取り組む課題:
• A. 本文によると、「coconogacco」は何年にわたってクリエイターの育成を続けていますか。
• B. 本文の「クリエイターとは新しい世界を創造し、それを社会に提案する人だ。」という一文を英語に訳してください。
• C. 本文を2文でまとめてください。

本文:
ファッションで真に向き合うべきこと。世界へ羽ばたく新しい教育のかたち
クリエイターの育成以上に難しいことはない。クリエイターとは新しい世界を創造し、それを社会に提案する人だ。その育成方法は、知識詰め込み型学習とは志向が異なる。クリエイターには新しいビジョンを描くための、その人にしかもちえない独自の視座が求められるからだ。ではどうすれば、ユニークな視座の持ち主を育むことができるのだろうか。
山縣良和が運営する「coconogacco」はそうした極めて困難に思えるクリエイターの育成を15年にわたって続けている私設のファッションスクールである。世界最大のファッションアワードLVMHプライズで優勝したTOMO KOIZUMIのデザイナー小泉智貴を筆頭に、受講生は毎年のように国際コンペに参加、輝かしい実績を多く残している。イタリア版『VOGUE』誌が選ぶ世界のファッション学校の日本代表にも選出されるなど、海外からの注目度も高い。
ファッションレーベルwrittenafterwardsのデザイナーでもある山縣自身、ロンドンの名門美術学校セントラル・セント・マーチンズの卒業生だが、「coconogacco」で西欧の教育システムを再現するつもりは開校当初からなかったという。
「クリエイションやデザインには、技術のほか、別の思考のプロセスが必要です。そのためには社会のなかでファッションが果たしている役割を俯瞰できるリベラルアーツ的な視点が必要不可欠です。日本にいながら世界で勝負するには、世界のファッション文脈を理解すると同時に、アジアや日本で生まれた深層心理に根づく概念や価値観と向き合う必要もある。ですから『coconogacco』では、受講生が自らのルーツに向き合い、当事者研究をすることをとても大切にしています」

抜粋資料:
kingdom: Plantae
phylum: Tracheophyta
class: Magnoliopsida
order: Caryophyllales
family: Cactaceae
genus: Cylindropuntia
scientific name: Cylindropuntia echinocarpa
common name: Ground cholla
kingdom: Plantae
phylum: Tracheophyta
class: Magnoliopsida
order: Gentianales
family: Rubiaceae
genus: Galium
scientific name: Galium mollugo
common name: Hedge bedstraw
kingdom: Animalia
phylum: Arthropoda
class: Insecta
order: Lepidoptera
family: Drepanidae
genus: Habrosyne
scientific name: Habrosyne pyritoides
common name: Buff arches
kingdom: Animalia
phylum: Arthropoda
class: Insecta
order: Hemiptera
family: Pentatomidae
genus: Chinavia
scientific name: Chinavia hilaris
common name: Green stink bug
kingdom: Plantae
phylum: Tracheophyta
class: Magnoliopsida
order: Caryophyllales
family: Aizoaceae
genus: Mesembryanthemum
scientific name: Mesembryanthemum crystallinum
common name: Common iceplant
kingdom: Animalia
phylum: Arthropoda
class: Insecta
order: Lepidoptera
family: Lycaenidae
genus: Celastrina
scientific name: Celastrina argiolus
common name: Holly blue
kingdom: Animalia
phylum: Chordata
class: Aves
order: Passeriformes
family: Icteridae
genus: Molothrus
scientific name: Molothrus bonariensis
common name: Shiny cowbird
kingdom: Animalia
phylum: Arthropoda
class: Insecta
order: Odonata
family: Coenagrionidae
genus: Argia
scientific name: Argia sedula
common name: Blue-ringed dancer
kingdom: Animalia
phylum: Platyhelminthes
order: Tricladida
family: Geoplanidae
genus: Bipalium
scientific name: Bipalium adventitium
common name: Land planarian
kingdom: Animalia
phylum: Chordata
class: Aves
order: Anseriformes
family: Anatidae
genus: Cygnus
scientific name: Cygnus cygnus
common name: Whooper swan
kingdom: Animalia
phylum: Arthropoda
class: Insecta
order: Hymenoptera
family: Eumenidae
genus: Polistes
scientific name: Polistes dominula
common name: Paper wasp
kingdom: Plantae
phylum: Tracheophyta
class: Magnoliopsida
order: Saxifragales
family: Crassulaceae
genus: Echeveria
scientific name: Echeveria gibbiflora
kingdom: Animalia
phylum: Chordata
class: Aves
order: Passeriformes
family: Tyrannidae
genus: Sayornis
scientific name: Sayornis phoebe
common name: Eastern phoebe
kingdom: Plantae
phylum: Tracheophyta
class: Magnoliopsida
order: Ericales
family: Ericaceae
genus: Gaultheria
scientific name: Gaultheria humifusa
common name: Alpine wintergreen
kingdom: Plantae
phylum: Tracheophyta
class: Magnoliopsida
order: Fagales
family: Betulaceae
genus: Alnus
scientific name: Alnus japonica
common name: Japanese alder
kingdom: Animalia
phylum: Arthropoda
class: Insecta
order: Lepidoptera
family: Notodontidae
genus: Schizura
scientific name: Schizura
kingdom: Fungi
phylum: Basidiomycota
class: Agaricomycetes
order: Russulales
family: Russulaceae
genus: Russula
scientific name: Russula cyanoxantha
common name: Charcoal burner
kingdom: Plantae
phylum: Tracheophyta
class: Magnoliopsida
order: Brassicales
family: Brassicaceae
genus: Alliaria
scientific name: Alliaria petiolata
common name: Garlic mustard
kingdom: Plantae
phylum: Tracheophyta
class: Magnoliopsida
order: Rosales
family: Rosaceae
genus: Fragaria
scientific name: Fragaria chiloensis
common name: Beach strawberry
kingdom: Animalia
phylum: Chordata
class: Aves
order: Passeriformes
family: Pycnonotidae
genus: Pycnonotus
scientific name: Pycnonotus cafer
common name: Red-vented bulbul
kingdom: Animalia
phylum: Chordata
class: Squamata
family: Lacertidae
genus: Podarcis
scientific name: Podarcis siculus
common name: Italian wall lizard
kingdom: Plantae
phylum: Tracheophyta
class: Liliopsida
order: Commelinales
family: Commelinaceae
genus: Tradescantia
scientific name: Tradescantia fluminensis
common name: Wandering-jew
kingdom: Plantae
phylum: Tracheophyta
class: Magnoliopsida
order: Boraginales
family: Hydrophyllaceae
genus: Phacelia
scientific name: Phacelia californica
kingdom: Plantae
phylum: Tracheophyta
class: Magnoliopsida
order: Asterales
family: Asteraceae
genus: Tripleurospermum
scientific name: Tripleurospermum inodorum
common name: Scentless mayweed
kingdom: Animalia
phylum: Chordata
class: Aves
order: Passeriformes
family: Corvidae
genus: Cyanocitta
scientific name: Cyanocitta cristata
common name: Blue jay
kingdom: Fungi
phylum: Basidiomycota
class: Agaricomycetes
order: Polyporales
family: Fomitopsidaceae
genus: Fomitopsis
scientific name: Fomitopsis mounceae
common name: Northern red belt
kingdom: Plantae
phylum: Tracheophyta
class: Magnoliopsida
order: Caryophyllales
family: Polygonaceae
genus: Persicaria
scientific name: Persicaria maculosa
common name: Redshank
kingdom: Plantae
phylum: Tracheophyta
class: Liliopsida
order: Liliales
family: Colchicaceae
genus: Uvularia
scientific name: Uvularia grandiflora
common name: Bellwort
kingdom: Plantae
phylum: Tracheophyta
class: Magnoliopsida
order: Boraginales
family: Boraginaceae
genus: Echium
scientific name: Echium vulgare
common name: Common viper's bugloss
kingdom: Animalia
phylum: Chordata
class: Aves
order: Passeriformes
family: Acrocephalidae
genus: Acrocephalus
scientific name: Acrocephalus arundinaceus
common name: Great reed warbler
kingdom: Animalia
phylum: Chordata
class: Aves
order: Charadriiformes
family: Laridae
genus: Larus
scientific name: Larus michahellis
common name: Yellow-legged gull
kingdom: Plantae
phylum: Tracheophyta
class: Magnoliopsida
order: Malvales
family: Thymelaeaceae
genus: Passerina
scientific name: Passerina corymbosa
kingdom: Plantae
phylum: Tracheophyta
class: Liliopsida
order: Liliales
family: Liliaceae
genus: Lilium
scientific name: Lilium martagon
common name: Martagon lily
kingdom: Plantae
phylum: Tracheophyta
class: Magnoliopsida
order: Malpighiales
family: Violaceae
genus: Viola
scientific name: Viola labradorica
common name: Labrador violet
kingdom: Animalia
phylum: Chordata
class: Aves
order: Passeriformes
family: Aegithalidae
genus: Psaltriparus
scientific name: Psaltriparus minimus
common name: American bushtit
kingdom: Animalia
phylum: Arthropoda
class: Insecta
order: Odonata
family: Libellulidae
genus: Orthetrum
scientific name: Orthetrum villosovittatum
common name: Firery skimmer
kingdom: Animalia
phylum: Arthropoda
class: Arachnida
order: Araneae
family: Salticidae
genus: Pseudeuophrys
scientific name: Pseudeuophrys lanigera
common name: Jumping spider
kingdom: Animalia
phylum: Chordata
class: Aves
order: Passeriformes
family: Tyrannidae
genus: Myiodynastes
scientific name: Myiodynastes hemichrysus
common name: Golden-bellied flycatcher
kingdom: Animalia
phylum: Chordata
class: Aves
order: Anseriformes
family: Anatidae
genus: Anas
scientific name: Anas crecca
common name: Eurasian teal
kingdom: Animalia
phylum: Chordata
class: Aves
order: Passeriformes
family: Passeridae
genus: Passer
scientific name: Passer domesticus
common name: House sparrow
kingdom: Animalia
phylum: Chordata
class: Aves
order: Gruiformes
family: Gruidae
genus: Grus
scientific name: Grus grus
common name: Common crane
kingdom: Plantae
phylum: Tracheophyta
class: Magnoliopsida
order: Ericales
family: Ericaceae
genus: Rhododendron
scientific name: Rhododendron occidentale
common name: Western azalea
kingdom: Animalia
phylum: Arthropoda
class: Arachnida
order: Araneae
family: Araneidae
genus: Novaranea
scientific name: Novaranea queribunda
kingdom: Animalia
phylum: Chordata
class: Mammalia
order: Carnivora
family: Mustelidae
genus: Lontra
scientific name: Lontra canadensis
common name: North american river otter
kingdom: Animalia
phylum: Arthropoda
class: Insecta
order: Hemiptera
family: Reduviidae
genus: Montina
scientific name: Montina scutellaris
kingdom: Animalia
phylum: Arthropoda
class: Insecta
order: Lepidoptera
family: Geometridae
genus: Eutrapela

解答:
• A. 15年にわたって続けています。

• B. A creator is a person who creates a new world and proposes it to society.

• C. 山縣良和が運営する私設のファッションスクール「coconogacco」は15年にわたってクリエイターを育てており、受講生は国際コンペで多くの実績を残し、海外からも注目されている。山縣は開校当初から西欧の教育システムを再現するつもりはなく、リベラルアーツ的な視点と、受講生が自らのルーツに向き合う当事者研究を大切にしている。